Kate Bingham: There are a lot of questions. There are small arms of clinical studies are being done on co-administering with flu, but the bulk of the main phase 3 studies is currently not being done with the flu. The initial label is not expected to allow for co-administration with flu, albeit that it is under investigation now. Ultimately, from a vaccine taskforce perspective, I would like to see a single shot, ideally a pill or something that does not involve a needle, which could combine a flu and Covid antigen and then stimulates immunity twice. At the moment, the initial label the regulators are likely to give will not allow for co-administration with flu. By this time next year, I am sure that the answer will be that it will be, but not yet. On co-administration with other drugs, yes, because the point of the trials is to include a diverse group of people in clinical trials, so that we can be sure the vaccines can work in all people who are most vulnerable. We have pushed very hard to enrich for black, Asian and minority ethnic communities in our vaccine trials because they are at specific risk from Covid infection. We are also enriching for the elderly and people with underlying serious diseases.
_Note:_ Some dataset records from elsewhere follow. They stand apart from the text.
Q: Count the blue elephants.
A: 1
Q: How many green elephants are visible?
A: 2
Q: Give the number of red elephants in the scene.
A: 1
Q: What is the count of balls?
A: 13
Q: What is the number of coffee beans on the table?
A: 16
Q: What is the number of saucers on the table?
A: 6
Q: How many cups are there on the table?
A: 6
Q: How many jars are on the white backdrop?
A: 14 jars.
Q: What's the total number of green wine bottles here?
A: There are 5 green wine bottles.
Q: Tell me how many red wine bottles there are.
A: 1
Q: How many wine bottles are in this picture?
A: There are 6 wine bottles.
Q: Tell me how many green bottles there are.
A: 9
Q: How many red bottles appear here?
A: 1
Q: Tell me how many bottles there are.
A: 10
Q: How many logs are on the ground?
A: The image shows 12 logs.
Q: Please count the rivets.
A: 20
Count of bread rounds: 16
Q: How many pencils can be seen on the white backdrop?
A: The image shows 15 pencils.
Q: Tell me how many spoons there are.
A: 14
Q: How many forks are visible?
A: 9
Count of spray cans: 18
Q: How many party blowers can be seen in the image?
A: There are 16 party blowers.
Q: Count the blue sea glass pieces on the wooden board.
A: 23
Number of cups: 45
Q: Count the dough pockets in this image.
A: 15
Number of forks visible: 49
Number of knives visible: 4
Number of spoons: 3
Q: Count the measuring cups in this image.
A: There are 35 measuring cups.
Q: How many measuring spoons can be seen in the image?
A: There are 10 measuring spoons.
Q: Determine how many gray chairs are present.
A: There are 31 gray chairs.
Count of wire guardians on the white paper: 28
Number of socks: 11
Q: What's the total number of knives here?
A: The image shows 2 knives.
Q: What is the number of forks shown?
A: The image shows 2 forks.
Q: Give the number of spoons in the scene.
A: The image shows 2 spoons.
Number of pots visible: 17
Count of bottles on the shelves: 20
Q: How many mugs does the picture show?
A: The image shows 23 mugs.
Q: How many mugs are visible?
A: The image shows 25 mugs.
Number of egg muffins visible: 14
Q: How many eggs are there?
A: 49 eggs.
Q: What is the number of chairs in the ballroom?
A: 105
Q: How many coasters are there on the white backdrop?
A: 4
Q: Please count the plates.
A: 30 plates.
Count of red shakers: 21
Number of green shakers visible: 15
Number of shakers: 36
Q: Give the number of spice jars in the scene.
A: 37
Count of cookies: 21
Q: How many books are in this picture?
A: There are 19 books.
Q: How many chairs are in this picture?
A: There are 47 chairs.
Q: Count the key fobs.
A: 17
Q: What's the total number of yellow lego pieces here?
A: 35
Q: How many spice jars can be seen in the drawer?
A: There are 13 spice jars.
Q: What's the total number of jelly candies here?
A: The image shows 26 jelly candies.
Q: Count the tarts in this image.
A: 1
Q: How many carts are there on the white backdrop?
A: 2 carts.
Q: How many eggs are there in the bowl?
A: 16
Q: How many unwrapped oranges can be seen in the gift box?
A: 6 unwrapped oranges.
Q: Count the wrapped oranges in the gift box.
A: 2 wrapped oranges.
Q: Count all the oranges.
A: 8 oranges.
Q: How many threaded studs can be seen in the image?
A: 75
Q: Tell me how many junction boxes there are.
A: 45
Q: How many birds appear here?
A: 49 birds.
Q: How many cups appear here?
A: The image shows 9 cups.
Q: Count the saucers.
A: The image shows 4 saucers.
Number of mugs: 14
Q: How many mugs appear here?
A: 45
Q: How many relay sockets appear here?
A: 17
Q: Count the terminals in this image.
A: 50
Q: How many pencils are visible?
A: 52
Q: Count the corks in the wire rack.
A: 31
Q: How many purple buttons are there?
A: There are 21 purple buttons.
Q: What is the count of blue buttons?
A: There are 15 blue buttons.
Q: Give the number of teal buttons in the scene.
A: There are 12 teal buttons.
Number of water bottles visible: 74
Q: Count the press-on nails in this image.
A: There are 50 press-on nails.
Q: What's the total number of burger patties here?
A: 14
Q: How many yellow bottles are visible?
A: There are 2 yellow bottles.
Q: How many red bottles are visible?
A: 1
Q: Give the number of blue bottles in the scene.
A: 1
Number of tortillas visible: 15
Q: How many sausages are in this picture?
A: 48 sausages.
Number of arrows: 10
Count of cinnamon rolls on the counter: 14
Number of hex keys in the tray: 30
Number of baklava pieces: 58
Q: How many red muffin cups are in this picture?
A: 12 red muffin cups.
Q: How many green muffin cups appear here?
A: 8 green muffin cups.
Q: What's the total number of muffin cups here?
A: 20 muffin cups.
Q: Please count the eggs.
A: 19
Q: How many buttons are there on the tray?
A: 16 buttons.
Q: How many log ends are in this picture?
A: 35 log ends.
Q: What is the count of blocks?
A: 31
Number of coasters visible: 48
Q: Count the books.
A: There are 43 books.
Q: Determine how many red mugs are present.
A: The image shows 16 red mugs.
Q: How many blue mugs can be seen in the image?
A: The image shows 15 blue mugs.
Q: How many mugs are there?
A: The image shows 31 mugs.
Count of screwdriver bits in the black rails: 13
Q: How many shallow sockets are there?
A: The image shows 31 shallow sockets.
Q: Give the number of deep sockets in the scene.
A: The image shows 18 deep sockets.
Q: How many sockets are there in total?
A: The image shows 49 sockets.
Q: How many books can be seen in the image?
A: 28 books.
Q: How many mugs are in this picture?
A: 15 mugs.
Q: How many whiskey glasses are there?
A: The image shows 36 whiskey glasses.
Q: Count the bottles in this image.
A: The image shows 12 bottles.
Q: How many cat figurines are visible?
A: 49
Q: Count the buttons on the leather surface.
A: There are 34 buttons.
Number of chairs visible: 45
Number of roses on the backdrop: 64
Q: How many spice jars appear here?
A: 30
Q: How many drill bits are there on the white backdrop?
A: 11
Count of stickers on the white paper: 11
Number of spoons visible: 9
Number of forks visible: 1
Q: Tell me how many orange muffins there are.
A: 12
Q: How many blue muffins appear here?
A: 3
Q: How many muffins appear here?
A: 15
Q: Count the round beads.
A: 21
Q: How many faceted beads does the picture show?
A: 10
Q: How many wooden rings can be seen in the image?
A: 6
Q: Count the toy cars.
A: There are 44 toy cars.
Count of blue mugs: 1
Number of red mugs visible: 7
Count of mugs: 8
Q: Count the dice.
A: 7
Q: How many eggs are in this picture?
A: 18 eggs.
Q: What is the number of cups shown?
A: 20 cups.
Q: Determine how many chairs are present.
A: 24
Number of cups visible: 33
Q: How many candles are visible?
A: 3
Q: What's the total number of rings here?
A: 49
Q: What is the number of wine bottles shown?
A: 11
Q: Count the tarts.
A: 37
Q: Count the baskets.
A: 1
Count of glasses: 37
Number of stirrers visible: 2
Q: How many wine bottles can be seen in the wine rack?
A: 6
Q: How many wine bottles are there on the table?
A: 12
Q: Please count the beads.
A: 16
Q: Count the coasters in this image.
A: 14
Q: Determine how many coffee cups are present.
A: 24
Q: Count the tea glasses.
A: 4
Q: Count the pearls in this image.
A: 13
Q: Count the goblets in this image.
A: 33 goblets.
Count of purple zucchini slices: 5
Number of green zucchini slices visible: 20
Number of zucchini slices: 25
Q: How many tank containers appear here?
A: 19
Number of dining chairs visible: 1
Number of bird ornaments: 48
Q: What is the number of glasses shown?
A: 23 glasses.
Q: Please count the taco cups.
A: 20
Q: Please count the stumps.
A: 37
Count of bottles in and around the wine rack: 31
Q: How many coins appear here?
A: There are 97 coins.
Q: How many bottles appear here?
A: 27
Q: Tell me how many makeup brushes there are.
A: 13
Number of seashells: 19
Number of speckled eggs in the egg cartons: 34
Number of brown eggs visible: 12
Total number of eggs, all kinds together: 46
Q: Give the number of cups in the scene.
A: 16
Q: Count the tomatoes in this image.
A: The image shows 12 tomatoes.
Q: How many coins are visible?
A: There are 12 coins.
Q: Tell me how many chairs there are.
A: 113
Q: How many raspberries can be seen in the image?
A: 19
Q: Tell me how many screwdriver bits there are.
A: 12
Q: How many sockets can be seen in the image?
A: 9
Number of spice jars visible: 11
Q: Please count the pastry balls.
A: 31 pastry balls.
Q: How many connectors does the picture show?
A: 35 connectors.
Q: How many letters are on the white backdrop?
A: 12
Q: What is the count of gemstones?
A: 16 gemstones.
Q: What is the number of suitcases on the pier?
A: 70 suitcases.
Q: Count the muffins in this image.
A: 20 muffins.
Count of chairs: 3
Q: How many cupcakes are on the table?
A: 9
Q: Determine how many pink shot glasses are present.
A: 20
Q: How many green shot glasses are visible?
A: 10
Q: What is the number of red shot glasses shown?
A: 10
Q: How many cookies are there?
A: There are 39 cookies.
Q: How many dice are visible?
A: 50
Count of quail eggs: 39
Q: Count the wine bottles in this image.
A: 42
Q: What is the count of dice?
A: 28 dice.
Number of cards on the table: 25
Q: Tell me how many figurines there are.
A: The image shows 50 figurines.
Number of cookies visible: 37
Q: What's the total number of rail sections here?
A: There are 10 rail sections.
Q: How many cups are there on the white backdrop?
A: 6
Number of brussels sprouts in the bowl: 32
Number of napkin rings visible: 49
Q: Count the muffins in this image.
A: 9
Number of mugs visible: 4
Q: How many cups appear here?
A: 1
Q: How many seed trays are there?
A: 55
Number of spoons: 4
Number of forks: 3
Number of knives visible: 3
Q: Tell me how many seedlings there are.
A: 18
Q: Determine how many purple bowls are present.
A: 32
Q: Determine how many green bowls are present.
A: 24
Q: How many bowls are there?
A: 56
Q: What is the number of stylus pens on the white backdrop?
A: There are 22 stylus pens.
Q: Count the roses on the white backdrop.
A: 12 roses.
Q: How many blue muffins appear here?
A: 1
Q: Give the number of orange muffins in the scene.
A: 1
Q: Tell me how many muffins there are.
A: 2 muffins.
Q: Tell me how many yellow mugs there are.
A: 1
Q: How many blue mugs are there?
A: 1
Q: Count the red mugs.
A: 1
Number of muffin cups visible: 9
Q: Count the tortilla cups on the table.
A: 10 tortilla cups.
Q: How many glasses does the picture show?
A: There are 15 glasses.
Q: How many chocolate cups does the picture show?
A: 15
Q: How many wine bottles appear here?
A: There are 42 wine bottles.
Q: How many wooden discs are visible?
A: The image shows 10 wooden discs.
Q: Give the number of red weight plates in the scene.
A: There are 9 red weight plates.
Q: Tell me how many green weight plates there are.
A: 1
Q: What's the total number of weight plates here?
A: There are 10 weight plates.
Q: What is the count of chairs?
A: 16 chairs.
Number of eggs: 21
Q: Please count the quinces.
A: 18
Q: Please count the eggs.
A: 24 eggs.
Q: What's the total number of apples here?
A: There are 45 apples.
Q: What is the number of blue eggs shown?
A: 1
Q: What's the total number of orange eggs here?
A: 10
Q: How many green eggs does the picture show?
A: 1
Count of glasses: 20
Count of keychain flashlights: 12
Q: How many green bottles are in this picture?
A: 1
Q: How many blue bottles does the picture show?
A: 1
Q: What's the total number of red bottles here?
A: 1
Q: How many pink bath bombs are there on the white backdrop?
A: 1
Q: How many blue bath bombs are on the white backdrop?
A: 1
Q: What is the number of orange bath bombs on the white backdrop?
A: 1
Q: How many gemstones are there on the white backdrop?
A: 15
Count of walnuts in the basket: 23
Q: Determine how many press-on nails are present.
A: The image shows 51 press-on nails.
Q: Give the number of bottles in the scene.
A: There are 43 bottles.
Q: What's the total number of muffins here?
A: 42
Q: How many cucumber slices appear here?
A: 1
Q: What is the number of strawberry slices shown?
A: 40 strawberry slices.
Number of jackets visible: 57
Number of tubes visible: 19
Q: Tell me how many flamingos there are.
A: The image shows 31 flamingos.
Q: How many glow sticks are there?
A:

All of those, especially the people with underlying serious diseases, will be taking medicines. We want to be sure that the vaccines are safe in those groups and that they are effective. That is in hand. We need to wait for the data to see whether or not the vaccines actually work, but that is being investigated. Tracking is an issue for the Department of Health. The MHRA is an agency within the Department of Health, and how it uses the different tools is up to it. I do not know whether or not track and trace feeds into electronic medical records, but ultimately that is what we want. We need to be able to get to a position, using the latest AI tools, where we can identify how vaccines are performing in the wild, as we call it, to be sure they are doing what we expect them to do and that they are safe.